Cuando, en 1890, el Lippincott’s Magazine publicó la novela, la reprobación de la crítica fue casi unánime. Aprovecharon la moral discutible de la obra para atacar y zaherir al autor, cuya creciente celebridad desazonaba ya a muchos. Le acusaron de haber escrito una obra destinada a corromper el honesto sentir del público inglés, y no faltó quien reclamara la intervención del ministerio fiscal, o incluso alguno que se preguntara irónicamente si tal obra alcanzaría nunca una segunda edición.

Entre todos los críticos, distinguiéndose Henley, bilioso celador de la pudibundez británica, y que pasaba por un árbitro en cuestiones literarias, por la saña y la insistencia de su persecución, Wilde, que no desdeñaba las ocasiones de que hablaran de él, condescendió a discutir con los periodistas, y en menos de dos meses escribió ocho cartas de polémica al St Jame’s Gazzette, al Daily Cronicle y The Scotts Observer, órgano este último de Henley. Como él observara con indulgencia: «El crítico tiene que educar al público, y el artista tiene que educar al crítico».

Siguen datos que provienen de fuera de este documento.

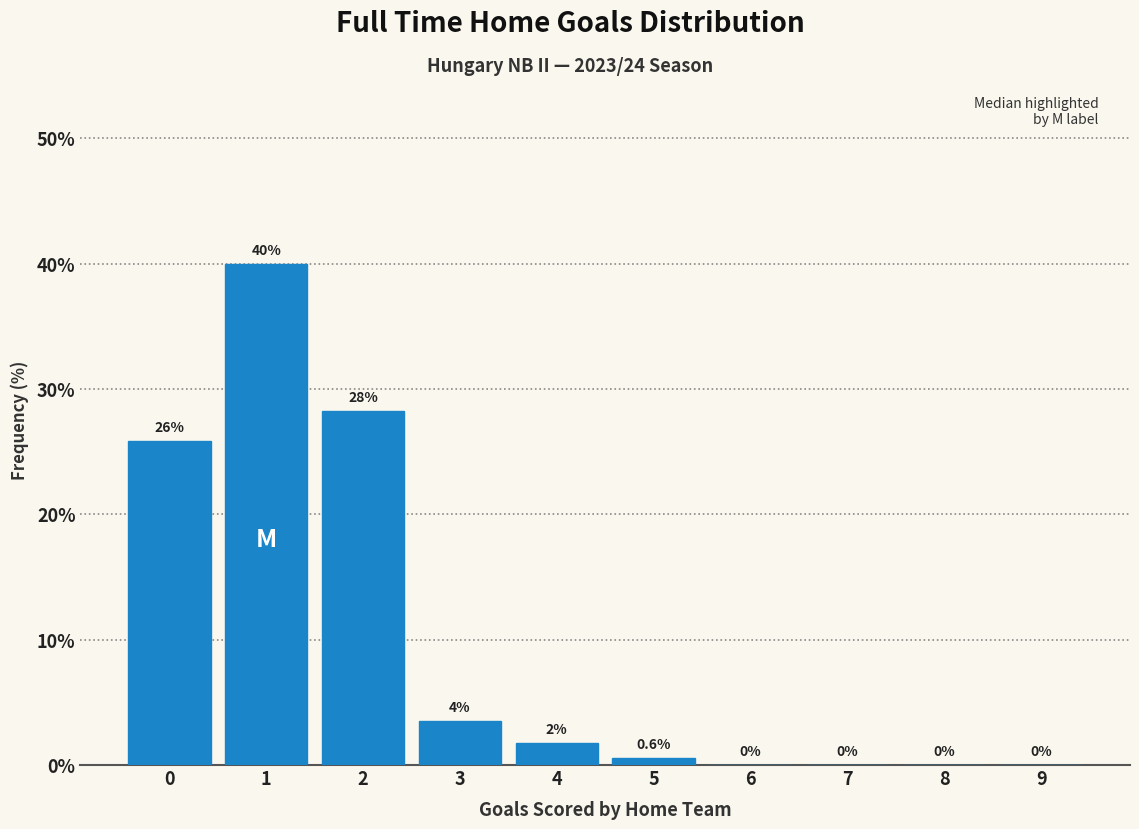

Over which range of the x-axis is the bar tallest?

0.5 to 1.5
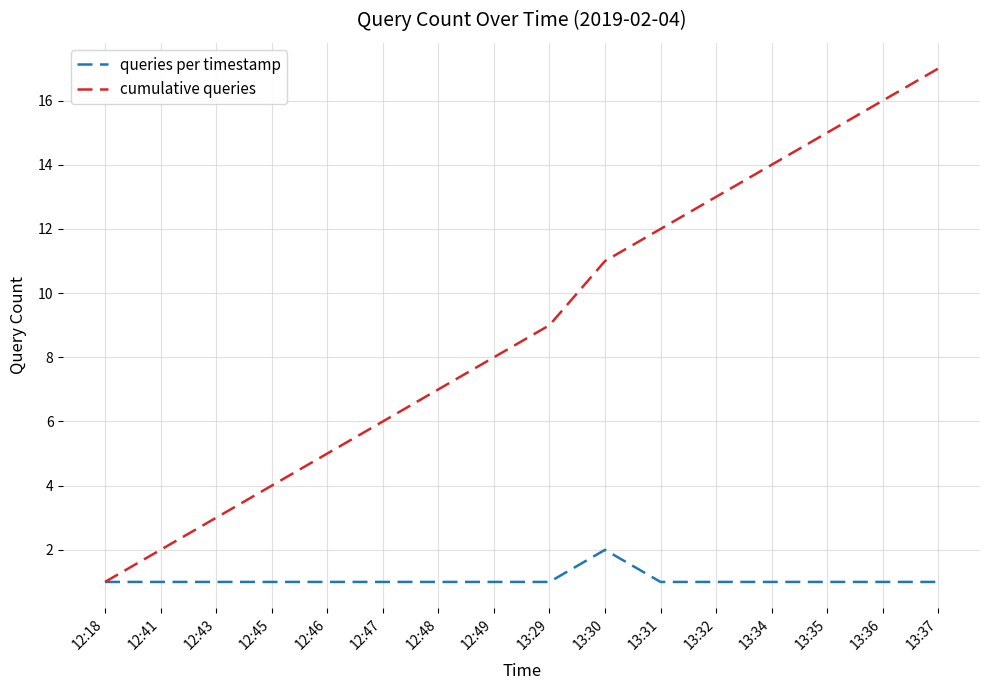

Reading right to left, extract all data points from this chart.

queries per timestamp: 1	1	1	1	1	1	2	1	1	1	1	1	1	1	1	1
cumulative queries: 17	16	15	14	13	12	11	9	8	7	6	5	4	3	2	1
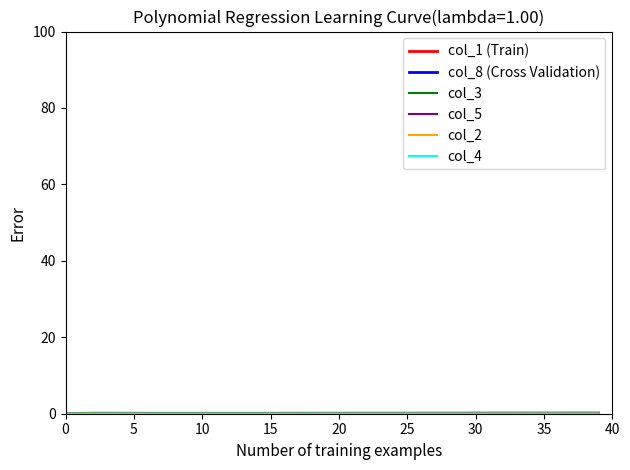

What are all the series names shown in the legend?

col_1 (Train), col_8 (Cross Validation), col_3, col_5, col_2, col_4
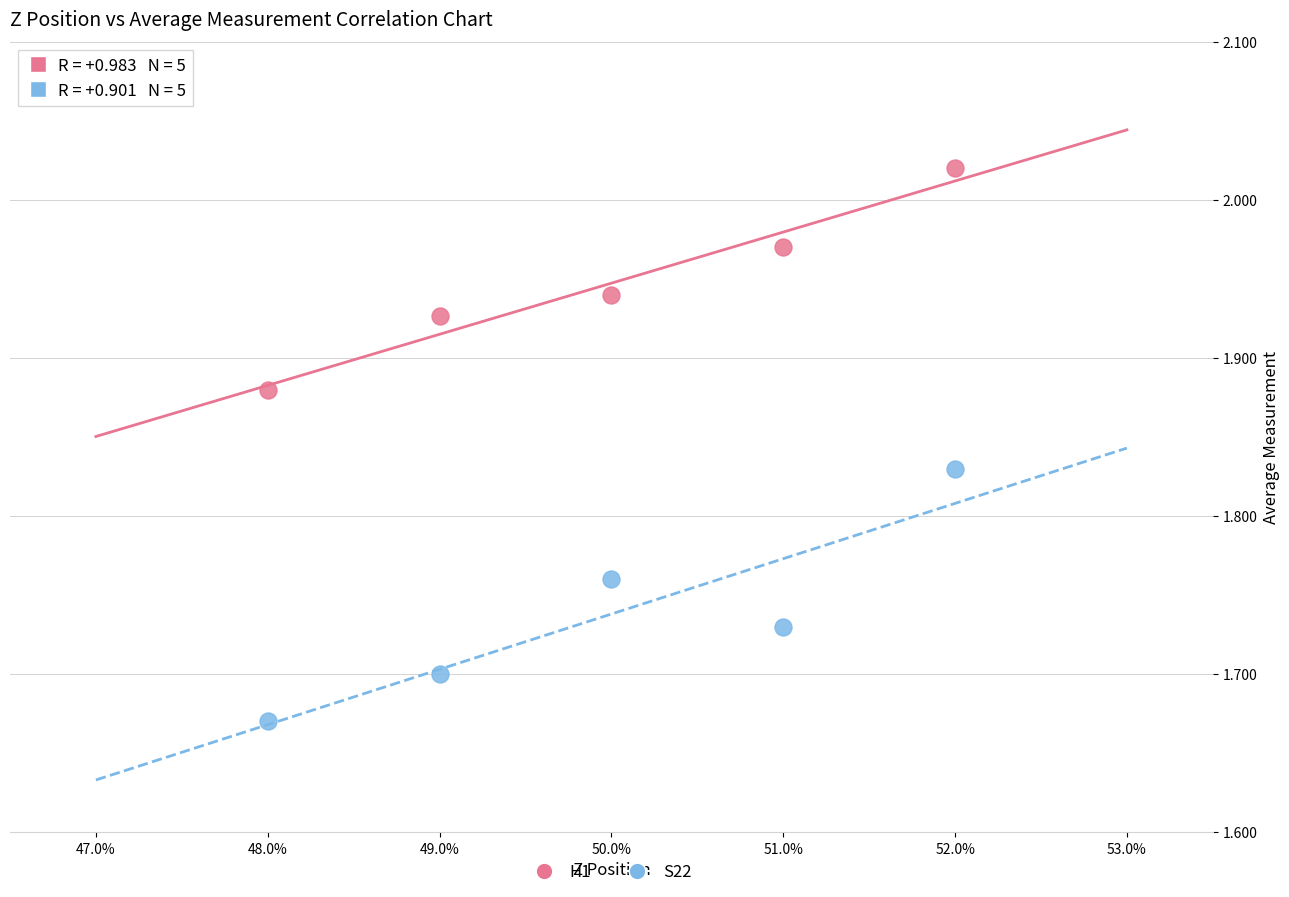

Across all data points, what is the average X value?

0.5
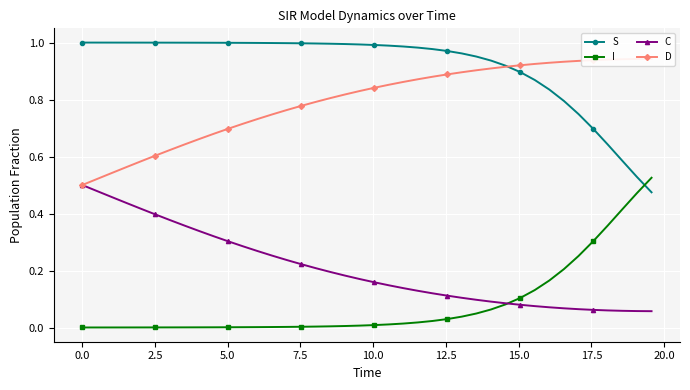

Reading right to left, what are all the values shown in this chart?

S: 0.5	0.5	0.6	0.6	0.7	0.7	0.8	0.8	0.9	0.9	0.9	0.9	1.0	1.0	1.0	1.0	1.0	1.0	1.0	1.0	1.0	1.0	1.0	1.0	1.0	1.0	1.0	1.0	1.0	1.0	1.0	1.0	1.0	1.0	1.0	1.0	1.0	1.0	1.0	1.0
I: 0.5	0.5	0.4	0.4	0.3	0.3	0.2	0.2	0.1	0.1	0.1	0.1	0.0	0.0	0.0	0.0	0.0	0.0	0.0	0.0	0.0	0.0	0.0	0.0	0.0	0.0	0.0	0.0	0.0	0.0	0.0	0.0	0.0	0.0	0.0	0.0	0.0	0.0	0.0	0.0
C: 0.1	0.1	0.1	0.1	0.1	0.1	0.1	0.1	0.1	0.1	0.1	0.1	0.1	0.1	0.1	0.1	0.1	0.1	0.1	0.2	0.2	0.2	0.2	0.2	0.2	0.2	0.3	0.3	0.3	0.3	0.3	0.3	0.4	0.4	0.4	0.4	0.4	0.5	0.5	0.5
D: 0.9	0.9	0.9	0.9	0.9	0.9	0.9	0.9	0.9	0.9	0.9	0.9	0.9	0.9	0.9	0.9	0.9	0.9	0.9	0.8	0.8	0.8	0.8	0.8	0.8	0.8	0.7	0.7	0.7	0.7	0.7	0.7	0.6	0.6	0.6	0.6	0.6	0.5	0.5	0.5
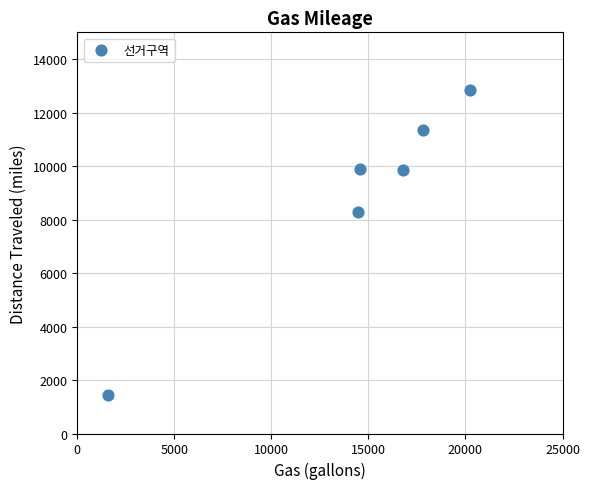

What Y value in the scatter plot is closest to 7137?

8271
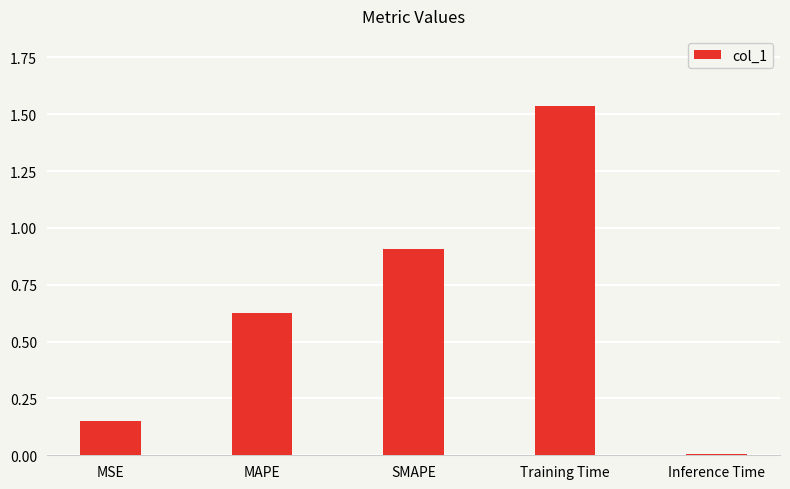

Which category has the lowest value across all series?

Inference Time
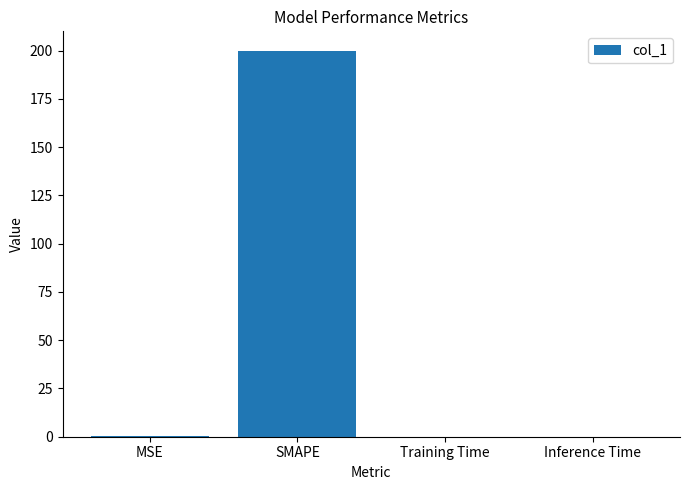

Which has a higher value, SMAPE or Training Time?

SMAPE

La teoría de Wilde es la del arte por el arte. Empieza, pues, negando la posibilidad de criticar una obra de arte desde un punto de vista ético. El campo del artista es todo lo existente, y lo inexistente también, que la imaginación objetiva y realiza; y el fin del arte no es la verdad, sino la belleza. El creador está colocado siempre en una situación de perfecta indiferencia hacia el público. Como tal creador, ni siquiera debe saber que existe. La inefectividad estética de nuestra crítica se debe, principalmente, al hecho de estar recordando de continuo al artista la existencia del público. “Si mi obra agrada a los pocos, me doy por satisfecho. Si no agrada, tampoco me causa pena alguna. En cuanto a la plebe, no siento el menor deseo de ser un novelista popular. Es demasiado fácil”, dice Wilde. Luego ataca el error que comete el público al asociar el yo del artista con el de sus personajes; “Llamar morboso a un artista por haberse ocupado de un tema morboso, es tan estúpido como si se llamara loco a Shakespeare por haber escrito El rey Lear”. Ya Keats había observado antes que Shakespeare, el más cósmico de los hombres, experimentaba igual alegría en concebir el mal que el bien, y que en la creación de Otello y de Yago hay, sin duda, un parejo deleite. A los que le acusaban de haber escogido por protagonistas casos de anomalía, de los que la humanidad ofrece raros ejemplos, contesta que el arte sólo puede tratar de la excepción y de lo individual, únicos que pueden revelar el alma humana y el misterio del mundo en sus profundidades. Dogma en que coinciden casi todos los grandes artistas de la época moderna.